Participants were excluded if 1) were not adequately followed during the study period; 2) initial or follow up test data were missing or in error; 3) questionnaires were missing; 4) reported to have received thyroid medicine at the baseline; and 5) began the study with diagnosed thyroid dysfunction. In the analysis of the association between metabolic syndrome and incident hypothyroidism, those who reported to have ever received thyroid medication during the follow-up period were excluded because thyroid hyper- or hypo-function could not be determined by questionnaire.

Data collection

In addition to a self-administered questionnaire for education level, lifestyle factors, and past medical history, each participant received a standard physical examination including anthropomorphic measurements, and blood and urine analyses. Overnight fasting blood and first morning voided urine were collected and analyzed.

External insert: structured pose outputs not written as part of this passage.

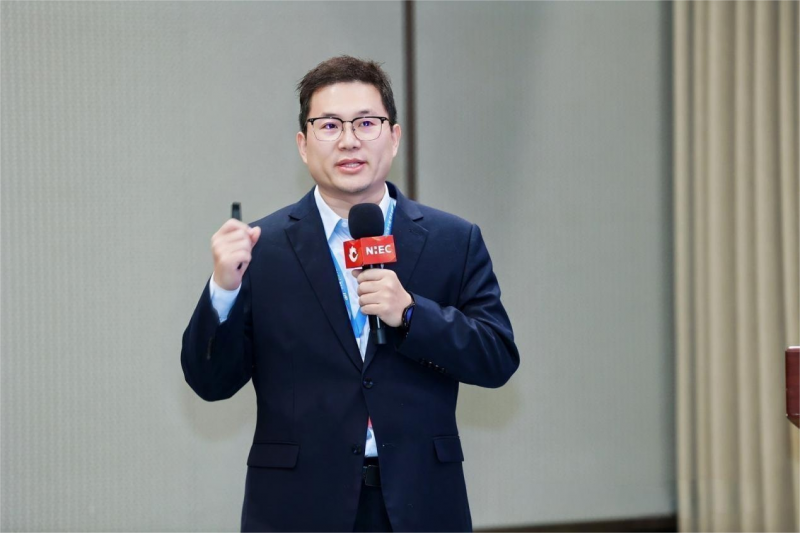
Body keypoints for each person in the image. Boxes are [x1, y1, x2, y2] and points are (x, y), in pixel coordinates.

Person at [181, 55, 520, 533]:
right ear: (303, 145)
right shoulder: (262, 248)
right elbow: (210, 382)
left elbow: (497, 358)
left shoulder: (453, 240)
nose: (349, 140)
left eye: (365, 122)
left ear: (394, 137)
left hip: (421, 504)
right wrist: (223, 288)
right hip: (297, 508)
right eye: (329, 125)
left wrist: (411, 313)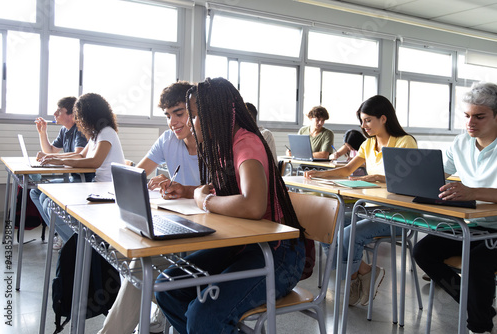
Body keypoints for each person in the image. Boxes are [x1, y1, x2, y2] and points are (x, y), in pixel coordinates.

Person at [155, 77, 306, 334]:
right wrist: (190, 191)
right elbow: (220, 193)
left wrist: (206, 201)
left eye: (192, 116)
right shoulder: (221, 145)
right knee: (167, 286)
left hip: (278, 255)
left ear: (213, 114)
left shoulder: (245, 142)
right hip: (244, 245)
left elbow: (252, 205)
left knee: (203, 316)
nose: (190, 124)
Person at [97, 81, 200, 334]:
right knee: (116, 248)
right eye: (168, 116)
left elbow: (220, 192)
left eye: (179, 113)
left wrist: (184, 189)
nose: (172, 122)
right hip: (179, 225)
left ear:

Definition of metabolic syndrome and hypothyroidism

Metabolic syndrome was defined by at least 3 of the following 5 components: blood pressure ≥130/85 mm Hg (or receiving drug therapy for hypertension), serum triglycerides ≥150 mg/dL (or receiving drug therapy for hypertriglyceridemia),fasting glucose ≥100 mg/dL (or receiving drug therapy for hyperglycemia), HDL-cholesterol <40 mg/dL in men or <50 mg/dL in women, and waist circumference ≥90 cm (35 inch) in men or ≥80 cm (32 inch) in women.

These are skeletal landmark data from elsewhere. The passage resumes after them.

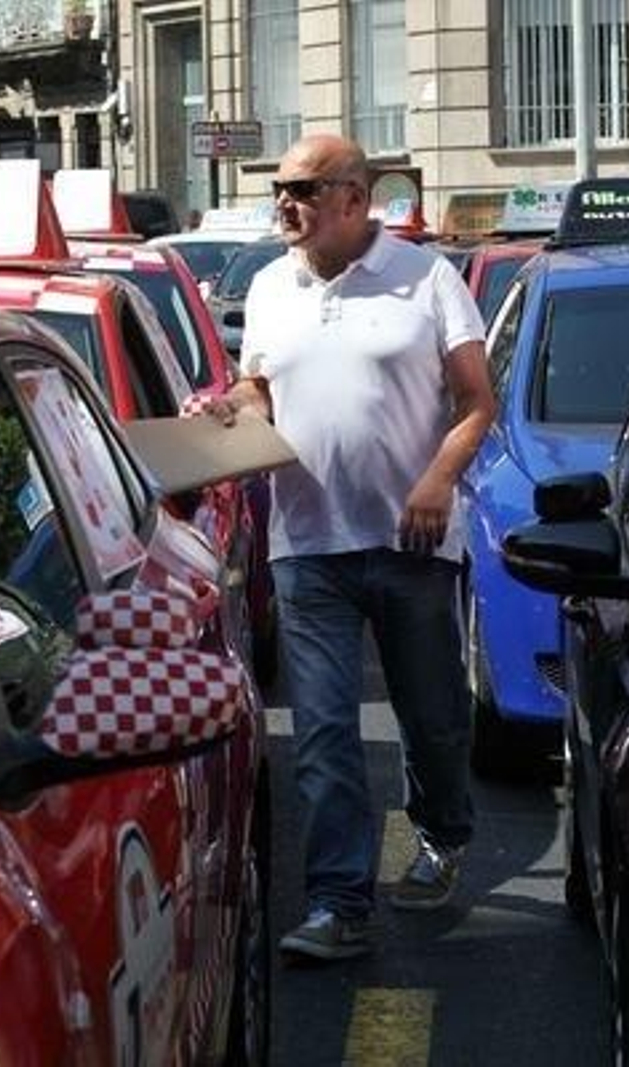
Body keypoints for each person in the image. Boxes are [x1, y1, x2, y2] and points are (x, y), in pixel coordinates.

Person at [195, 133, 495, 961]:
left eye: (303, 189)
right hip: (307, 544)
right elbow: (261, 386)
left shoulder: (426, 278)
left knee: (432, 721)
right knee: (323, 732)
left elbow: (477, 401)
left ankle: (443, 832)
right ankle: (339, 902)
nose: (285, 204)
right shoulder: (267, 286)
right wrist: (233, 408)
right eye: (280, 191)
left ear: (355, 197)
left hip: (412, 541)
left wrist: (436, 480)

Hypothyroidism was defined based on symptoms and laboratory values. Overt hypothyroidism was assumed if TSH was greater than 5 μU/ml and T4 less than 4.5 μg/dl. Subclinical hypothyroidism was defined as elevated TSH values (>5 μU/ml) but having T4 values between 4.5 and 12 μg/dl39.

Statistical analyses

Baseline characteristics for all study participants were summarized. In the cross-sectional analysis, a logistic regression model was used to estimate crude odds ratios (ORs) and 95% confidence intervals (CIs) for the risk factors potentially related to metabolic syndrome. In the subsequent cohort analysis, participants with and without metabolic syndrome were followed from the first visit to the first report of hypothyroidism, or the last visit with available blood test results. The crude incident rates for total hypothyroidism, overt, and subclinical hypothyroidism were calculated. Cox proportional hazards regression models were used to estimate hazard ratios (HRs) and 95% CIs for incident hypothyroidism with the adjustment of important risk factors, such as age, sex, cigarette smoking, alcohol consumption, physical inactivity, and low educational level. The proportional hazard assumption was examined by plotting the log minus log survival curves and survival times against cumulative survival. To further explore the independent and additive effect associated with each component, further analyses were conducted to evaluate whether the risk of hypothyroidism increased with the greater numbers of metabolic syndrome components, and which combinations of metabolic syndrome components were associated with the highest risk for hypothyroidism. Several sensitivity analyses including: 1) not controlling for physical inactivity, 2) additionally controlling for hypercholesterolemia at the baseline, 3) by competing risk analysis, and 4) excluding participants who were possibly to have treated hypothyroidism at the last follow-up visit, were performed to evaluate their influence on the results.

Stratified analyses were performed to evaluate whether baseline characteristics modified the risks. Participants were stratified according to sex (men, women) and age (<40, ≥40 years). A likelihood ratio test was conducted to evaluate the interaction between gender, age, and metabolic syndrome component for possible effect modification. Two-sided p value < 0.05 was considered to be statistically significant. All statistical analyses were performed with SAS 9.4 (SAS Institute, Cary, NC).